Snobisme n° 3 : sa fausse solitude
Il est tellement seul quand il écrit, il souffre, il se rend seul et souffrant aux cocktails de son éditeur. Faux : l’écrivain que vous imaginiez sauvage, asocial, voire misanthrope, a en fait une femme (ou un mari), trois enfants, un poisson rouge, une Volvo, une maison de campagne. Sa femme est « exceptionnelle » (comprendre : elle règle les factures) et, pour la remercier, il la fera apparaître dans ses romans en divinité grecque. Ecrire en rebelle mais vivre en bourgeois, disait à peu près Flaubert.
Snobisme n° 4 : Michel Houellebecq
C’est le seul de ses contemporains devant lequel il s’incline (il a trop de succès, il serait suspect de le dénigrer), mais il attend toujours un an avant de lire son dernier livre, pour se faire une idée « hors du foin médiatique ».

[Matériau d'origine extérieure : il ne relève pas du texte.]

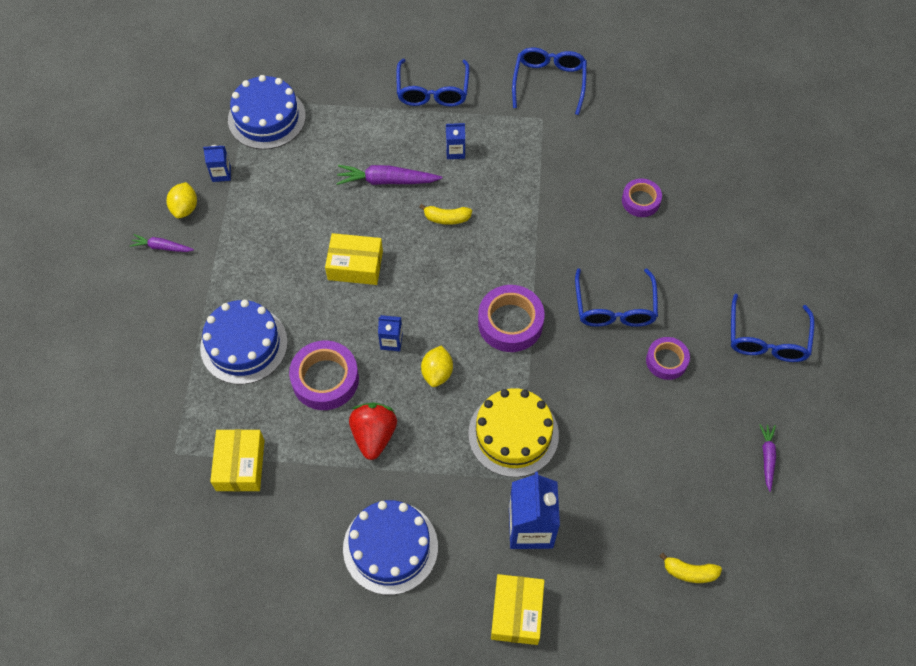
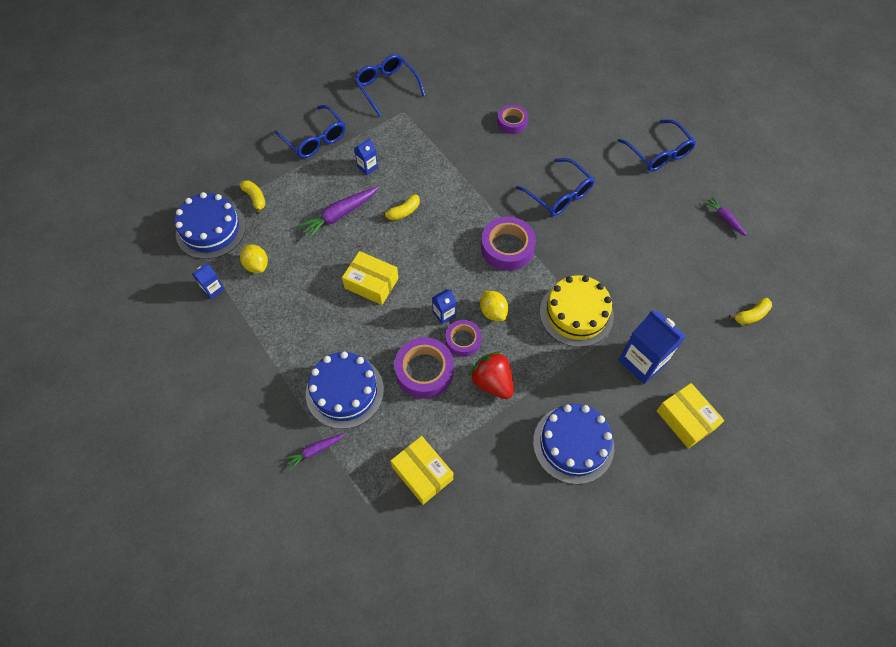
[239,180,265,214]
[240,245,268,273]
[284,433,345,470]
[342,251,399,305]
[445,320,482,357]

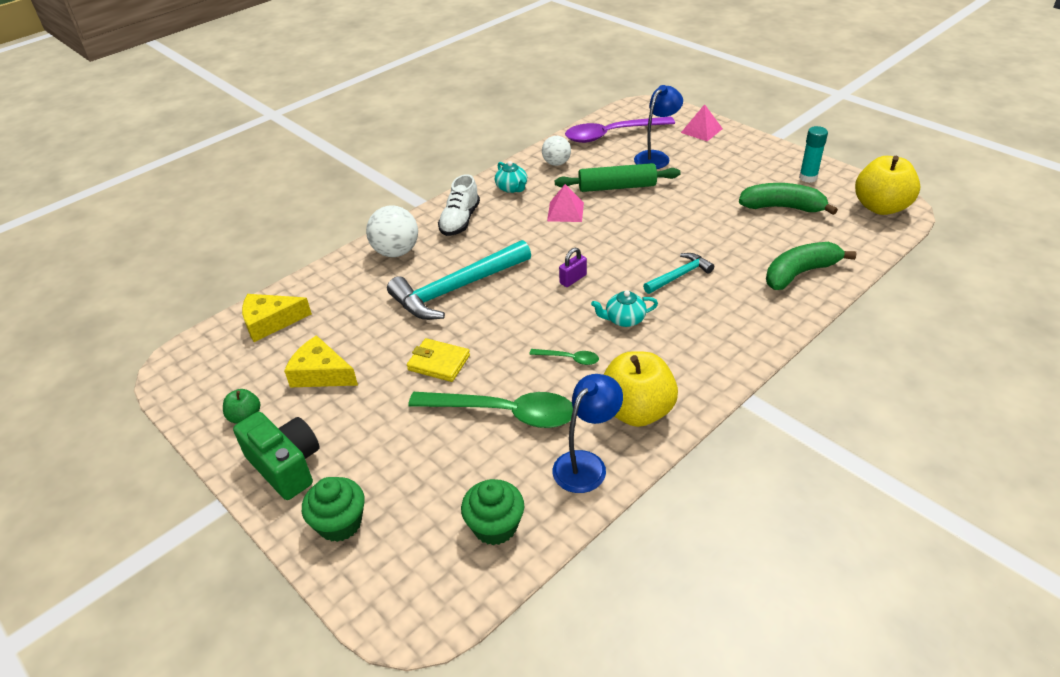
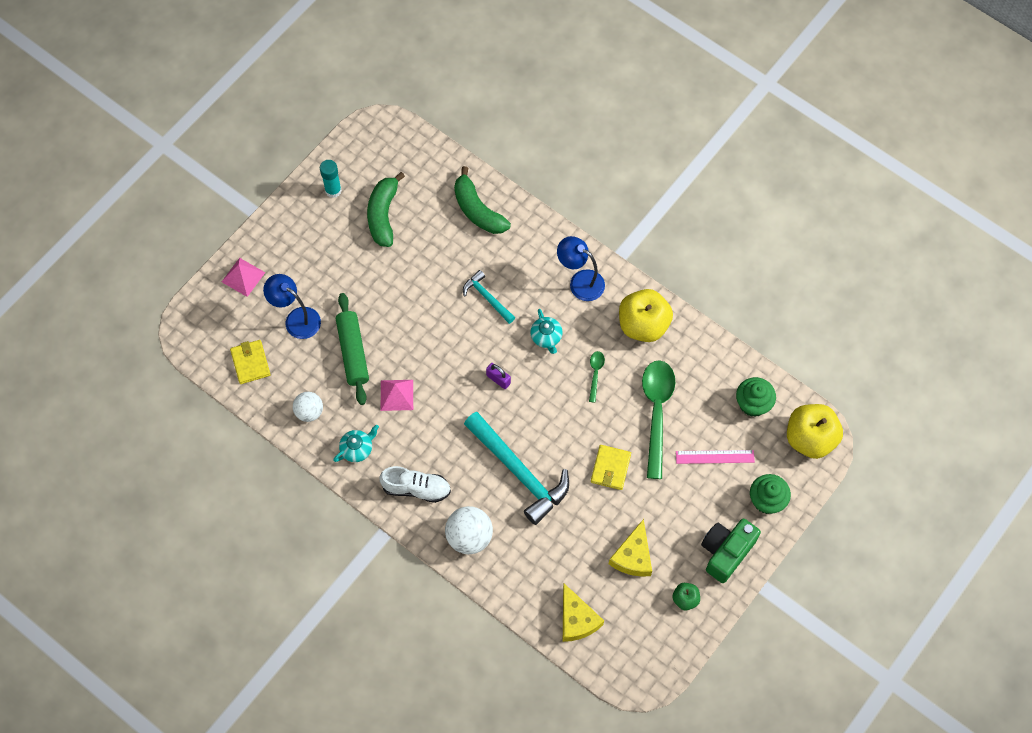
[230,340,271,384]
[557,236,605,301]
[676,450,755,464]
[787,404,843,459]

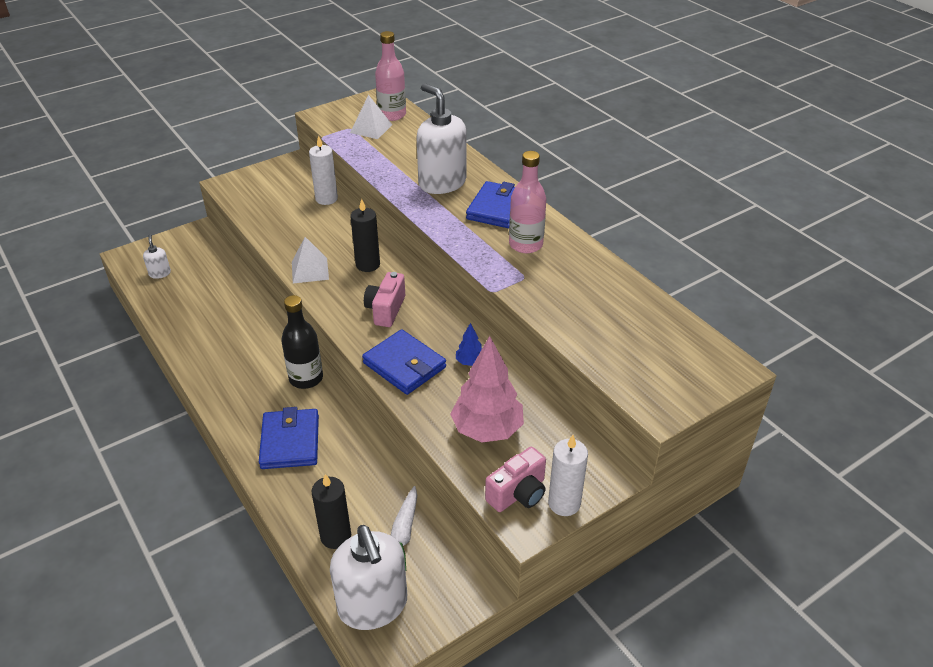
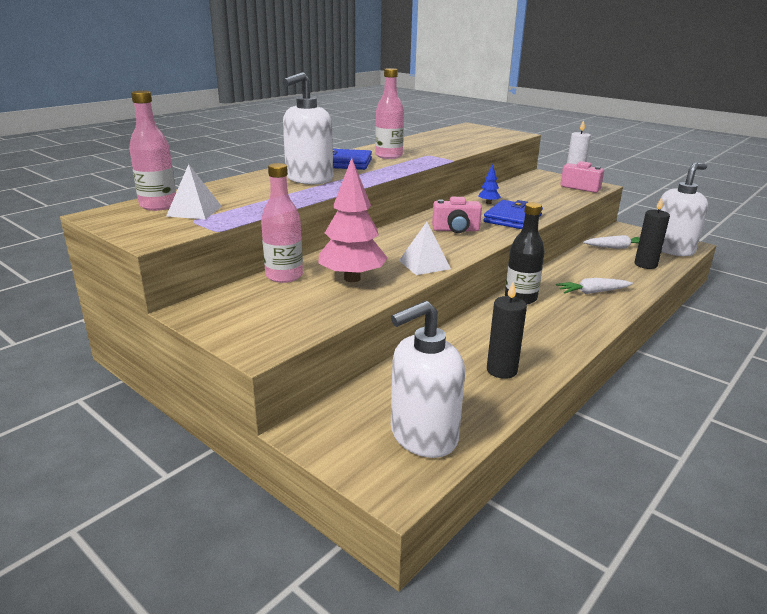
[261,163,303,283]
[318,158,388,282]
[391,301,465,458]
[487,281,527,379]
[556,278,633,294]

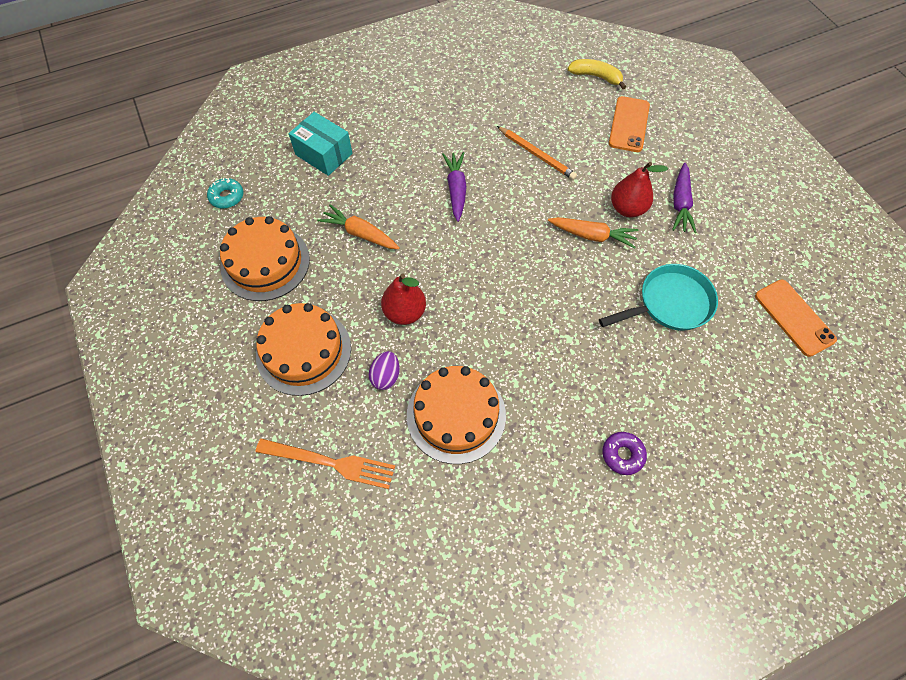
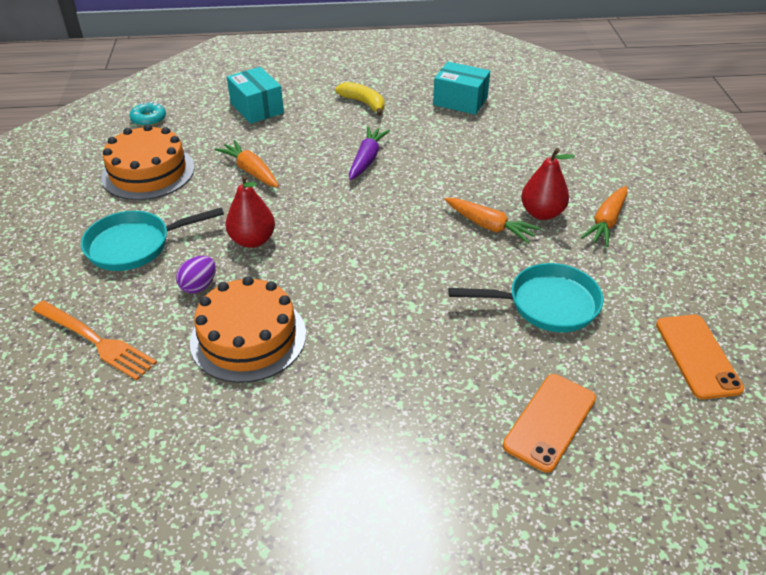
[81,207,224,271]
[335,82,385,116]
[433,62,490,115]
[503,374,596,473]
[581,186,628,247]
[497,126,577,180] (first image)
[602,432,647,475] (first image)

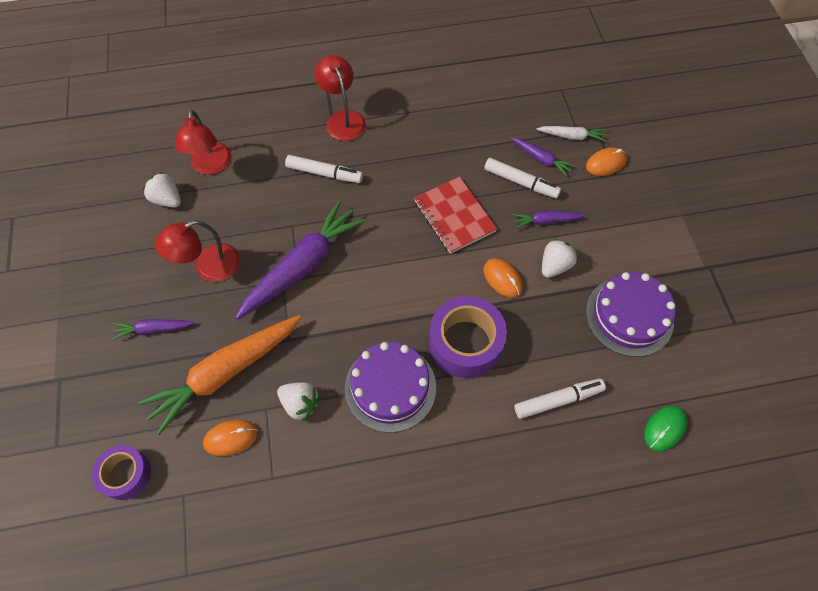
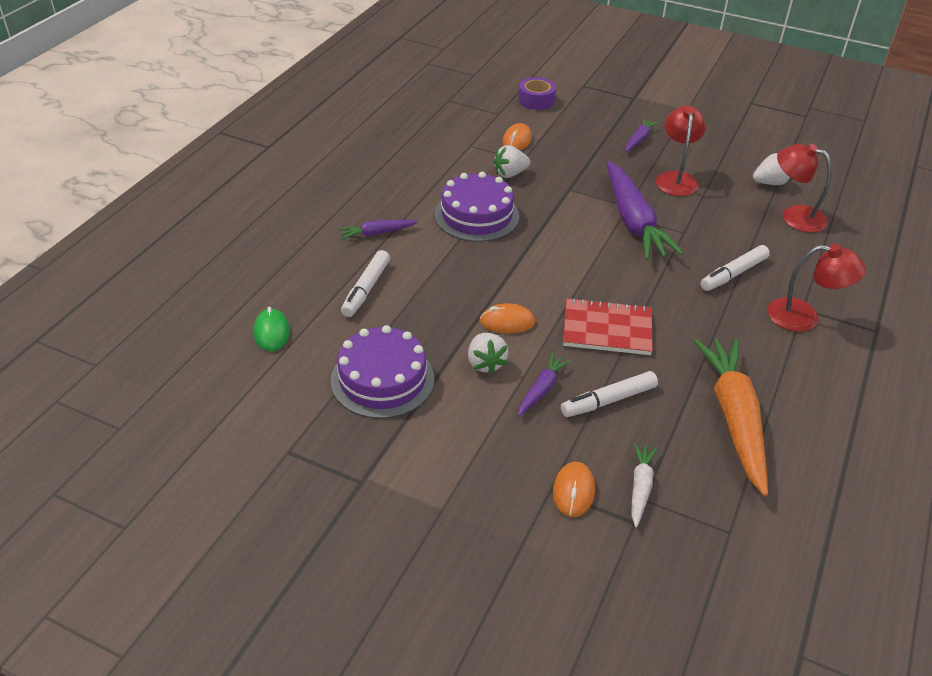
[339,220,418,240]
[632,443,658,527]
[694,339,768,496]
[429,296,507,378] (first image)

Snobisme n° 5 : ses amis écrivains
Hormis Houellebecq, l’écrivain n’est pas compliqué, il n’aime en fait d’autres écrivains vivants que ses amis ou les auteurs qui l’ont aidé, même s’il s’agit des plus médiocres littérateurs – sinon, en règle générale, il préfère les morts, Cervantes par exemple. Il les défendra bec et ongles contre Philip Roth ou n’importe quel grand Américain, toujours « un peu surfait » à son goût. De toute façon, il préférera toujours se relire lui-même avant de s’endormir.